Einen Tag später fand ich mich in meinem alten Zimmer wieder, ich hasste es hier zu sein, die Erinnerungen holten mich ein, bereiteten mir Bauchschmerzen. Egal wohin ich ging, überall dachte ich Ben zu sehen, ihn zu hören, zu riechen. Szenarien holten mich ein, spielten sich vor meinem inneren Auge ab. Ich bekam Panikanfälle, es fühlte sich an wie eine Hand die sich um meine Kehle legte und zudrückte. Das passierte mir gefühlt alle fünf Minuten, jede Ecke dieses Hauses rief diese Symptome hervor. Ich lag mit geschlossenen Augen auf dem Bett und konzentrierte mich auf meine Atmung, nur um so ein wenig runterzukommen. Unten vernahm ich ein Rumoren, es klang nach Topfgeklapper und Pfeifen. Mein Vater hatte sich riesig gefreut als ich mit gepackten Koffern vor seiner Tür stand, es interessierte ihn überhaupt nicht warum ich wieder da war, für ihn war nur die Tatsache dass es so war wichtig. Seine Arme rissen mich regelrecht ins Haus, gaben mir keine Chance mich langsam an die Situation zu gewöhnen. Meine Gedanken wanderten zurück zu den Erlebnissen in meinem Zimmer, von der letzten Misshandlung war eine Delle in meiner Tapete, dort wo mein Kopf gegen die Wand gedonnert wurde. Bevor wieder diese Atemnot einsetzen konnte, drehte ich mich zur Seite und roch an dem schwarzen Pulli der neben mir lag. Ein blumiger Duft erfüllte meine Nase und mein Herzschlag verlangsamte sich schlagartig – es roch nach Chloe. Es war ihr unverkennbarer Duft, es fühlte sich fast so an als würde sie neben mir liegen. Warum sie das gerade nicht tat? Im Krankenhaus haben wir ein ewig langes Gespräch geführt, eines was uns die Tränen in die Augen trieb, nicht einmal, nicht zweimal, nein mindestens 50 Mal. Wir haben diskutiert, debattiert, Pro und Kontras abgewogen und sind im Endeffekt zu dem Entschluss gekommen, ich musste aus ihrer Wohnung raus. Wir wollten es Beide nicht, es tat unglaublich weh sich dafür zu entscheiden, aber aufgrund der Erpressung durften wir keine Risiken mehr eingehen.
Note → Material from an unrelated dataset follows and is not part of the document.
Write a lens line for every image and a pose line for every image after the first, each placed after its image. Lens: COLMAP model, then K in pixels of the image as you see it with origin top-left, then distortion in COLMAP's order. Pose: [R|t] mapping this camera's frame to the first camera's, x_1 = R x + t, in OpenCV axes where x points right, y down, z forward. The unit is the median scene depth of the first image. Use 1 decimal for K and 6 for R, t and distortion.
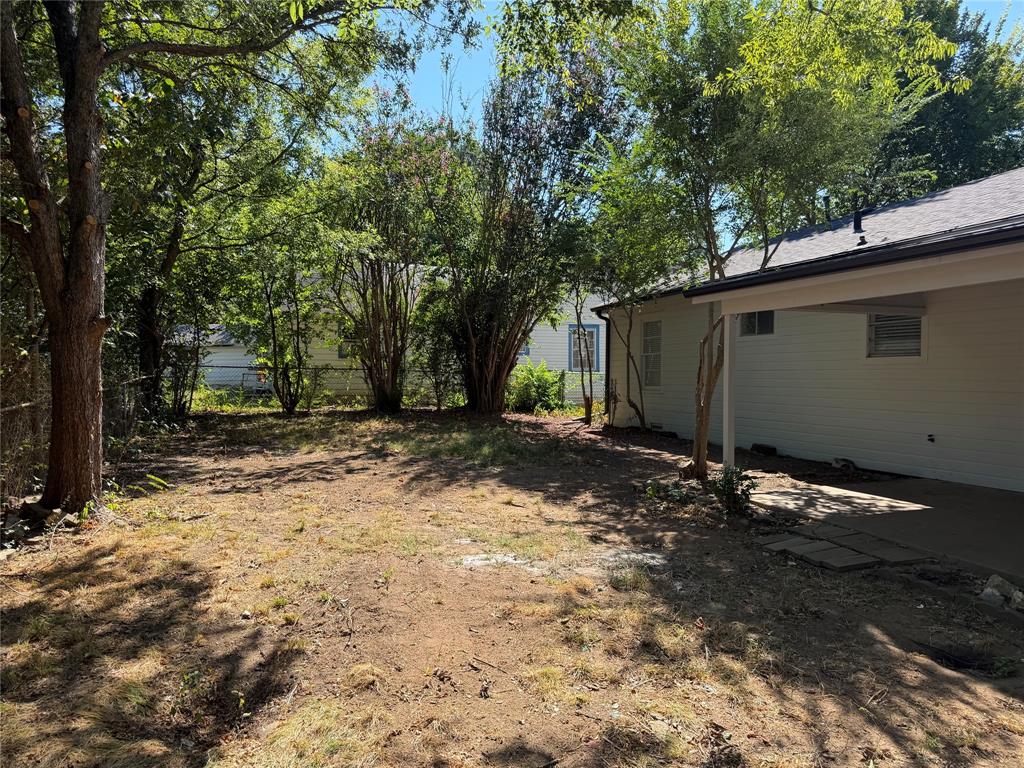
lens RADIAL K [[724.9, 0, 512.9], [0, 724.9, 382.7], [0, 0, 1]] dist [0.023387, -0.007625]
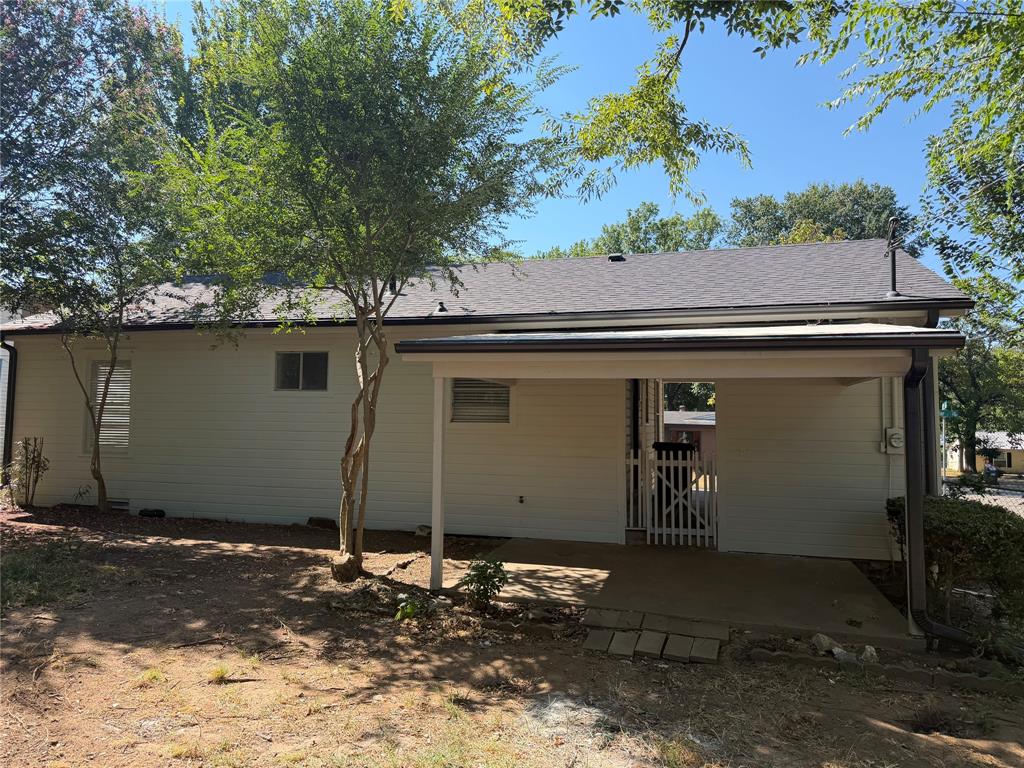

Das Einzige was mich ein wenig beruhigte war die Tatsache, dass Ben nicht mehr hier war. Hier in diesem Haus konnte er mir nicht mehr weh tun, dafür aber die Erinnerungen. Eine unterschätzte Folter meines Geistes, die ich wirklich nicht mit einberechnet hatte.

„Essen!", der Ruf meines Vaters ließ mich hochfahren, stirnrunzelnd machte ich mich auf dem Weg nach unten und versuchte eine gute Miene aufzusetzen, auch wenn mir danach überhaupt nicht zumute war. Ich hatte noch immer keinen Plan wie ich meinem Vater gegenüber treten sollte, ob ich schon bereit war ihm zu verzeihen. Unser letztes Aufeinandertreffen lief nicht gerade ideal ab, so würde es hier auch die nächsten Tage zugehen: angespannt und ständig auf der Hut vor erneuten Diskussionen. Ich musste aufpassen mich nicht zu verquatschen, nicht damit rauszukommen wo ich die letzten Wochen eigentlich gewohnt hatte. Mein Vater fragte zwischendrin immer wieder einmal nach meiner „ach so netten" Lehrerin, die die sich um mich scherte als er es nicht getan hatte. „Nudeln mit Pesto. Die magst du doch so gerne", sagte mein Vater während ich schlecht gelaunt in die Küche kam. „Schon seit Jahren nicht mehr", antwortete ich trotzig und ignorierte das Bauchgegrummel was meinen Hunger verriet. Ich hörte ihn schnauben, vereinbarte jedoch mit mir selbst nicht darauf zu reagieren. Er glaubte Nudeln mit Pesto würden alles Geschehene vergessen machen, mich besänftigen? Damit lag er falsch und das sollte er spüren. John stellte einen dampfenden Teller vor mir ab, setzte sich und fing an in seinen Nudeln herumzustochern. Immer wieder ertappte ich ihn dabei wie er in meine Richtung schielte, den Mund aufmachte um etwas zu sagen und doch wieder schwieg. Ich schob den Teller von mir weg und verschränkte die Arme, endlich sah er auf und zog eine Augenbraue nach oben: „Du kannst sauer auf mich sein, Lilly. Ich habe es verstanden, aber du solltest etwas essen." Sein Blick wanderte über meine knochigen Schultern, blieb kurz an meiner zu weiten Hose hängen und er drückte den Teller wieder auf seinen alten Platz zurück. Mit gefletschten Zähnen piekte ich zwei Nudeln auf und schob sie widerwillig in meinen Mund. Es war nicht so, dass ich keinen Hunger hatte, mir fehlte es lediglich an Appetit. Der Fakt nicht mehr bei Chloe wohnen zu können, erpresst und von den Vipers bedroht zu werden setzte mir zusehends zu. Als ob meine Vergangenheit noch nicht Strafe genug wäre, legte das Leben noch eine Schippe drauf.